Phenotype definitions: Some hidden issues in psychiatry

Three hidden problems in phenotype definition in psychiatric genetic studies are described. 1. Data on physical conditions in family members are not routinely collected in genetic studies of psychiatric disorders. These data may reveal cosegregation with psychiatric disorders which can be included in genetic analysis when defining the phenotype. Data on physical conditions can be obtained by a combination of medical checklists, medical history, and medical records. 2. Detailed clinical narrative summaries should be prepared on family members even if the narratives are not part of the diagnostic data included in centralized cell repositories for future distribution to qualified genetic investigators.
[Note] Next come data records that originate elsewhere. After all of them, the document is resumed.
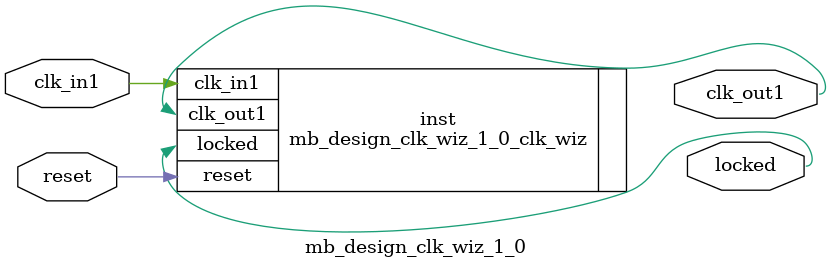
<source format=v>


`timescale 1ps/1ps

(* CORE_GENERATION_INFO = "mb_design_clk_wiz_1_0,clk_wiz_v6_0_3_0_0,{component_name=mb_design_clk_wiz_1_0,use_phase_alignment=true,use_min_o_jitter=false,use_max_i_jitter=false,use_dyn_phase_shift=false,use_inclk_switchover=false,use_dyn_reconfig=false,enable_axi=0,feedback_source=FDBK_AUTO,PRIMITIVE=MMCM,num_out_clk=1,clkin1_period=10.000,clkin2_period=10.000,use_power_down=false,use_reset=true,use_locked=true,use_inclk_stopped=false,feedback_type=SINGLE,CLOCK_MGR_TYPE=NA,manual_override=false}" *)

module mb_design_clk_wiz_1_0 
 (
  // Clock out ports
  output        clk_out1,
  // Status and control signals
  input         reset,
  output        locked,
 // Clock in ports
  input         clk_in1
 );

  mb_design_clk_wiz_1_0_clk_wiz inst
  (
  // Clock out ports  
  .clk_out1(clk_out1),
  // Status and control signals               
  .reset(reset), 
  .locked(locked),
 // Clock in ports
  .clk_in1(clk_in1)
  );

endmodule

</source>
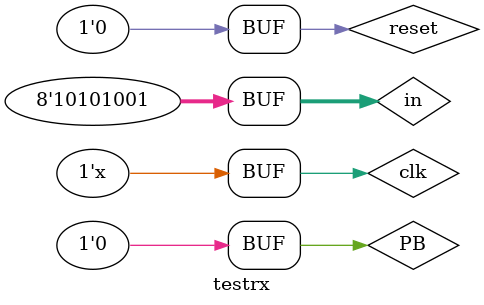
<source format=sv>
`timescale 1ns / 1ps


module testrx(

    );
    logic clk,reset,PB;
    logic [7:0]in,estado;
    logic [15:0]op1,op2;
    logic [1:0]cmd;
    
    rx_control U1(.clk(clk),.reset(reset),.rx_ready(PB),.rx_in_data(in),.rx_out1_data(op1),.rx_out2_data(op2),.alu_ctrl(cmd),.estado(estado));
    
    always #5 clk = ~clk;
     
    initial begin
        reset = 1;
        clk = 1;
        #60
        reset = 0;
        #40
        in = 8'b11111111;
        #30
        PB = 1;
        #50
        PB = 0;
        #40
        in = 8'd0;
        #30
        PB = 1;
        #50
        PB = 0;
        #40
        in = 8'b10101010;
        #30
        PB = 1;
        #50
        PB = 0;
        #40
        in = 8'b10101010;
        #30
        PB = 1;
        #50
        PB = 0;
        #40
        in = 8'b10101001;
        #30
        PB = 1;
        #50
        PB = 0;
       
        
    end
endmodule

</source>
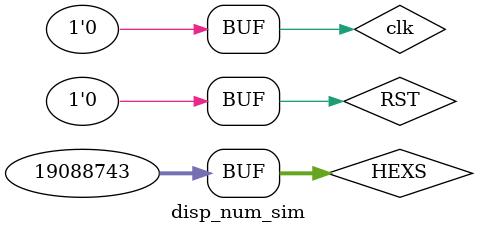
<source format=v>
`timescale 1ns / 1ps 


module disp_num_sim;
reg clk;
reg RST;
reg [ 31: 0 ] HEXS;
reg [ 7: 0 ] points;
reg [ 7: 0 ] LES;
wire [ 7: 0 ] AN;
wire [ 7: 0 ] Segment;


Disp_Num my_test_Num(
             .clk( clk ),
             .RST( 1'b0 ),
             .HEXS( HEXS ),
             .points( 8'b1 ),
             .LES( 8'b0 ),
             .AN( AN ),
             .Segment( SEGMENT1 )
         );

initial begin
    clk = 0;
    RST = 0;
    HEXS = 32'b0000_0001_0010_0011_0100_0101_0110_0111;

end
always begin
    #10 clk = 1;
    #10 clk = 0;
end
endmodule

</source>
Means for retaining the narratives for future use, while protecting patient confidentiality, should be sought. The narratives include detailed information on the context, severity, and sequence of the symptoms and can provide phenotype descriptions for reconsideration of diagnosis in the future. 3. The selection of early onset psychiatric disorders for genetic studies does not automatically mean that affected children should be included in genetic studies for some psychiatric disorders. Screening for genetic studies among child psychiatric patients and inclusion of children as affected in pedigrees should proceed with caution until more data are available from longitudinal studies on the continuity between childhood and adult psychiatric disorders. Am. J. Med. Genet. (Neuropsychiatr. Genet.) 105:45-47, 2001.